-- THE TASK --
Give the data back exactly. Leave out any images.

-- MATERIAL PROVIDED --
- Opening Delimiter -

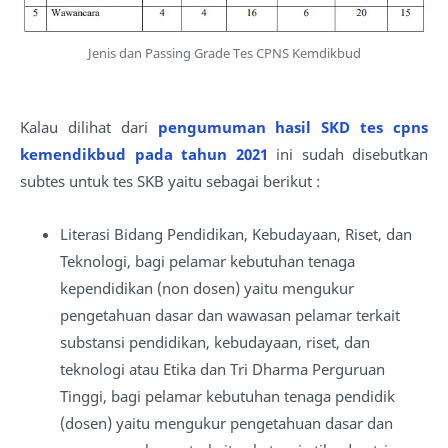
Jenis dan Passing Grade Tes CPNS Kemdikbud
Kalau dilihat dari
pengumuman hasil SKD tes cpns
kemendikbud pada tahun 2021
ini sudah disebutkan
subtes untuk tes SKB yaitu sebagai berikut :
Literasi Bidang Pendidikan, Kebudayaan, Riset, dan
Teknologi, bagi pelamar kebutuhan tenaga
kependidikan (non dosen) yaitu mengukur
pengetahuan dasar dan wawasan pelamar terkait
substansi pendidikan, kebudayaan, riset, dan
teknologi atau Etika dan Tri Dharma Perguruan
Tinggi, bagi pelamar kebutuhan tenaga pendidik
(dosen) yaitu mengukur pengetahuan dasar dan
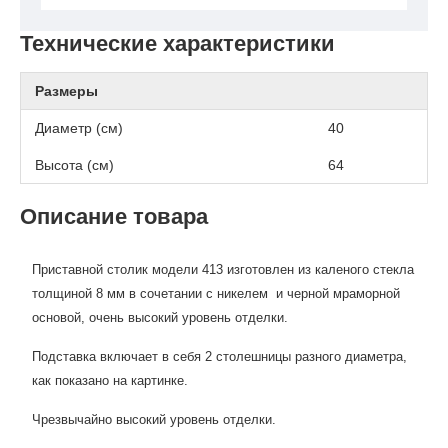
Технические характеристики
Размеры
Диаметр (см)
40
Высота (см)
64
Описание товара
Приставной столик модели 413 изготовлен из каленого стекла
толщиной 8 мм в сочетании с никелем
и черной мраморной
основой
, очень высокий уровень отделки.
Подставка включает в себя 2 столешницы разного диаметра,
как показано на картинке.
Чрезвычайно высокий уровень отделки.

- Closing Delimiter -

-- SOLUTION TO THIS EXERCISE --
Jenis dan Passing Grade Tes CPNS Kemdikbud
Kalau dilihat dari
pengumuman hasil SKD tes cpns
kemendikbud pada tahun 2021
ini sudah disebutkan
subtes untuk tes SKB yaitu sebagai berikut :
Literasi Bidang Pendidikan, Kebudayaan, Riset, dan
Teknologi, bagi pelamar kebutuhan tenaga
kependidikan (non dosen) yaitu mengukur
pengetahuan dasar dan wawasan pelamar terkait
substansi pendidikan, kebudayaan, riset, dan
teknologi atau Etika dan Tri Dharma Perguruan
Tinggi, bagi pelamar kebutuhan tenaga pendidik
(dosen) yaitu mengukur pengetahuan dasar dan
Технические характеристики
Размеры
Диаметр (см)
40
Высота (см)
64
Описание товара
Приставной столик модели 413 изготовлен из каленого стекла
толщиной 8 мм в сочетании с никелем
и черной мраморной
основой
, очень высокий уровень отделки.
Подставка включает в себя 2 столешницы разного диаметра,
как показано на картинке.
Чрезвычайно высокий уровень отделки.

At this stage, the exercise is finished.